Yeni anayasa çalışmaları hız kazandıkça kafalarda sorular da artıyor. Bu soruların ve sorunların en büyüklerinden biri de malum, Kürtlerin sıkıntıları. Burada toplum mühendisliğine soyunmaya gerek yok, etnik kökeni Kürt ve anadili Kürtçe olan bireylerin kendilerini baskı altından çıkarma ve yönetimsel anlamda kendi yönetimlerini seçebilmeleri gibi bir istekleri var. Kimi bağımsız bir Kürdistan, kimi âdem-i merkeziyetçi özerk bir yönetim, kimi de mevcut durum devam ederken anadil ile ilgili bir takım iyileştirmeleri talep ediyor. Bu taleplere bakarken kınamak, vatan haini ilan etmek ya da tepeden şovenist yaklaşımlara başvurmak evrensel insani değerlerle uyuşmuyor. Evrensel değerlerden kastın Fransız Devrimi döneminden kalma milliyetçi/ulusalcı düşünceler olmadığı açık. Zira bu ulusçu geleneğin Türkiye’nin belini doğrultamamasının en önemli sebeplerinden olduğu daha da açık görünüyor.
Şöyle bir 18 ve 19. Yüzyıllara hızlı bir bakış atacak olursak, Birleşik Devletlerin oluşum aşaması ve yönetim geleneklerinin oluşturulma süreci ufuk açıcı olacaktır. Birleşik Krallığın boyunduruğundan kurtulma çabaları sonucunda, önemli çarpışmalar neticesinde kurulan Amerika Birleşik Devletleri, General G. Washington’u başkan olarak seçti ve saygı duyulan bu başkan, Birleşik Devletlerin devlet geleneğini oluşturmasında çok önemli bir rol oynadı. İkinci döneminin ardından ülkeyi benden başka kimse yönetemez demeyerek görevinden ayrılması, demokrasi ve demokratik değerler açısından takdire şayan bir hareket olarak kayıtlara geçti. Federal bir yapıda, devleti büyütme çabalarına dalmadan, gücün kendini yozlaştırmasını önleyerek çok önemli bir gelenek yarattı. Tabii bu süreçte John Adams, Thomas Jefferson gibi adamların da katkıları da yadsınamaz. Burada kısaca gösterilen Birleşik Devletler örneğinin maksadı yeni kurulan Türkiye devletinin dönem şartlarında en iyi örneği kendine rehber edindiği tezine karşı bir örnek oluşturmaktır. İsteyenler karşılaştırmaları her dönem için yapabilir.

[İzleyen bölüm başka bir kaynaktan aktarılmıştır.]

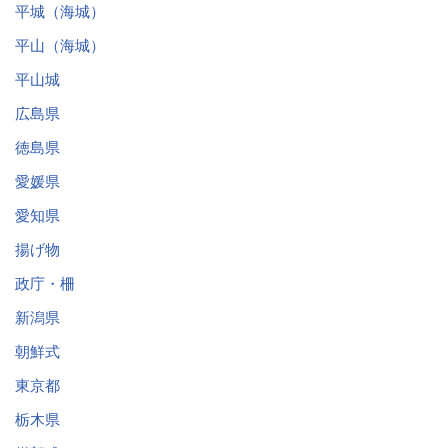
平城（海城）
平山（海城）
平山城
広島県
徳島県
愛媛県
愛知県
揚げ物
政庁・柵
新潟県
朝鮮式
東京都
栃木県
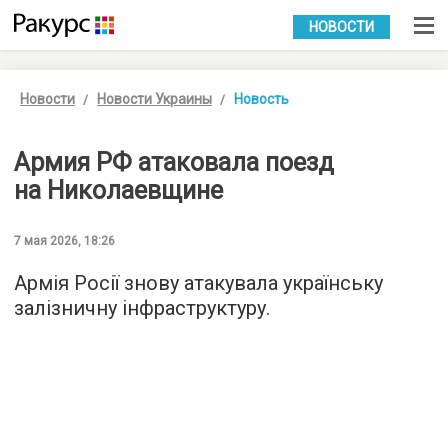
УКР
РУС
НОВОСТИ
Новости
Новости Украины
Новость
Армия РФ атаковала поезд
на Николаевщине
7 мая 2026, 18:26
Армія Росії знову атакувала українську
залізничну інфраструктуру.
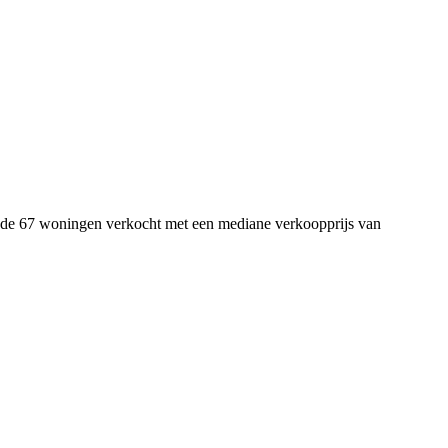
iode 67 woningen verkocht met een mediane verkoopprijs van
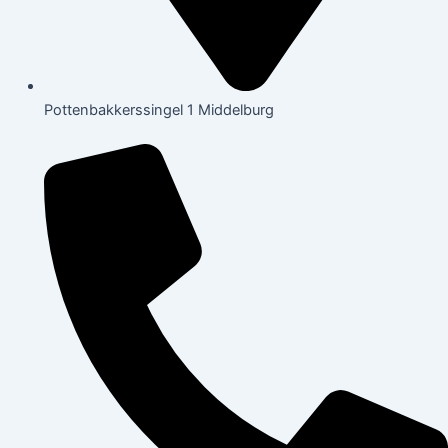
Pottenbakkerssingel 1 Middelburg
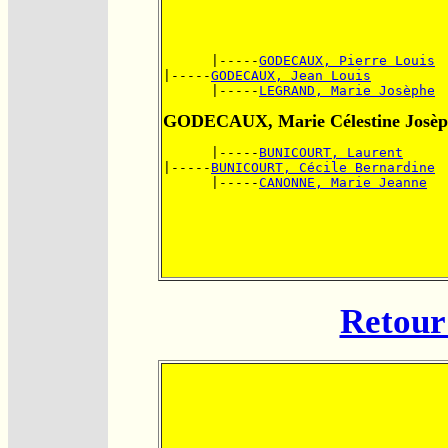
      |-----
GODECAUX, Pierre Louis
|-----
GODECAUX, Jean Louis
      |-----
LEGRAND, Marie Josèphe
GODECAUX, Marie Célestine Josèp
      |-----
BUNICOURT, Laurent
|-----
BUNICOURT, Cécile Bernardine
      |-----
CANONNE, Marie Jeanne
Retour 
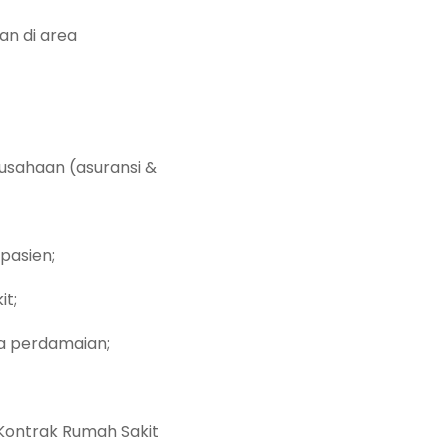
an di area
usahaan (asuransi &
pasien;
it;
a perdamaian;
Kontrak Rumah Sakit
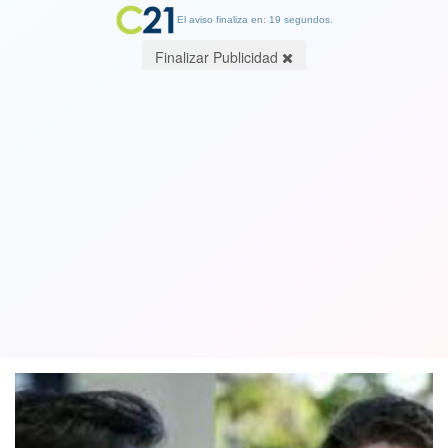
El aviso finaliza en: 19 segundos.
Finalizar Publicidad
La Florida: Concejala del PC que acusó
a Carter de abandono de deberes fue
detenida tras querella del municipio
12 April 2023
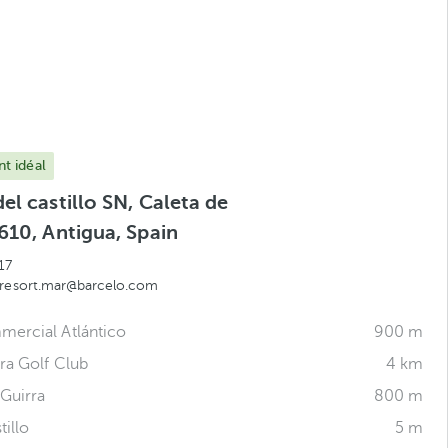
t idéal
el castillo SN, Caleta de
610, Antigua, Spain
17
aresort.mar@barcelo.com
ercial Atlántico
900 m
ra Golf Club
4 km
 Guirra
800 m
tillo
5 m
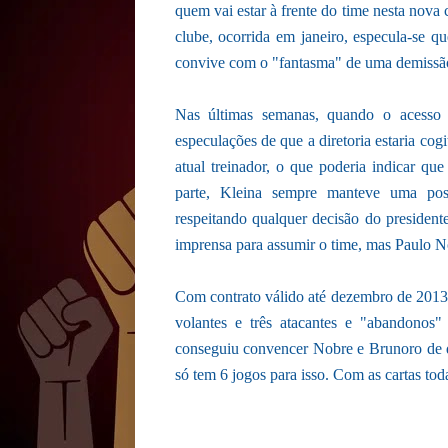
quem vai estar à frente do time nesta nova 
clube, ocorrida em janeiro, especula-se q
convive com o "fantasma" de uma demissão
Nas últimas semanas, quando o acesso 
especulações de que a diretoria estaria co
atual treinador, o que poderia indicar qu
parte, Kleina sempre manteve uma post
respeitando qualquer decisão do presiden
imprensa para assumir o time, mas Paulo N
Com contrato válido até dezembro de 2013, 
volantes e três atacantes e "abandonos
conseguiu convencer Nobre e Brunoro de qu
só tem 6 jogos para isso. Com as cartas tod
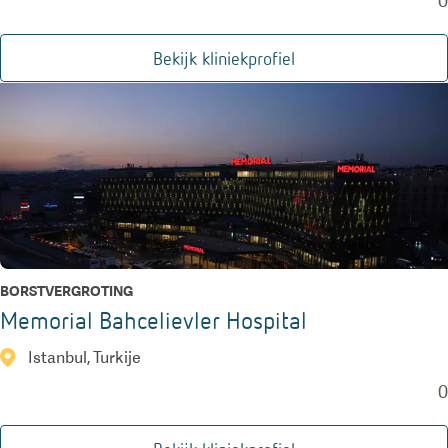
0
Bekijk kliniekprofiel
BORSTVERGROTING
Memorial Bahcelievler Hospital
Istanbul, Turkije
0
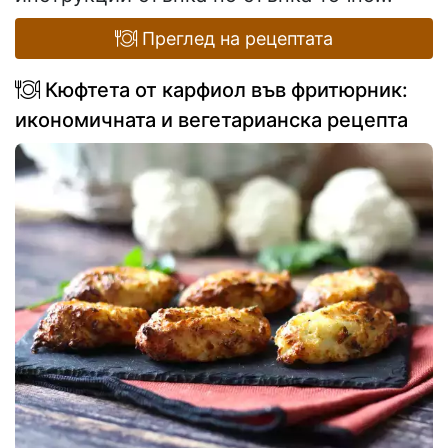
Преглед на рецептата
Кюфтета от карфиол във фритюрник:
икономичната и вегетарианска рецепта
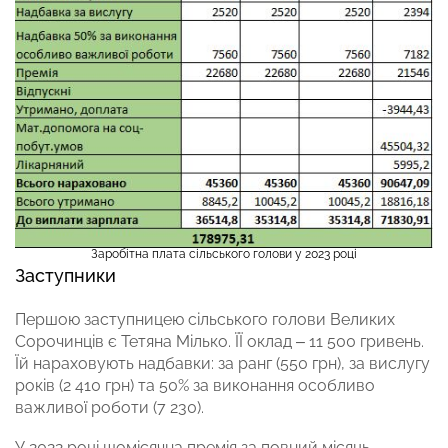
Заробітна плата сільського голови у 2023 році
Заступники
Першою заступницею сільського голови Великих
Сорочинців є Тетяна Мілько. ЇЇ оклад – 11 500 гривень.
Їй нараховують надбавки: за ранг (550 грн), за вислугу
років (2 410 грн) та 50% за виконання особливо
важливої роботи (7 230).
У 2022 році щомісячна премія за повний місяць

Tüm bunların ışığında varılabilecek sonuçlardan biri Kürtlerin problemlerinin kökeni hakkında bir öneri olarak ortaya çıkıyor. Bunun aşılmasının yollarını dışardan bakarak tartışmak mantıksız ve gereksiz görünüyor, çünkü hâlihazırda sorun sahiplerinin çözüm önerileri başta da belirtildiği gibi mevcut. Tabii bu seçeneklerden hangisinin kim tarafından seçildiği de büyük önem arz etmekte ve görünen o ki yakın bir zamanda âdemi merkeziyetçi bir yapı veya bağımsız bir Kürdistan pek mümkün görünmüyor. Geriye kalan seçenek Türkiye’nin toplum olarak hazır olduğu düşünülen seçenek olarak ön plana çıkıyor.
Son olarak, kısaca değinmek gerekirse, bireyci ve özgürlükçü, liberal bir anayasa ile âdemi merkeziyetçi federal bir yapının, sınırlanmış ve kolları her yere uzanamayan minimal bir devletin genel olarak Türkiye’nin gündeminde ve seçeneklerinde olmaması bu tarz devlet merkezli sorunların sürmesine her daim neden olacak gibi görünüyor.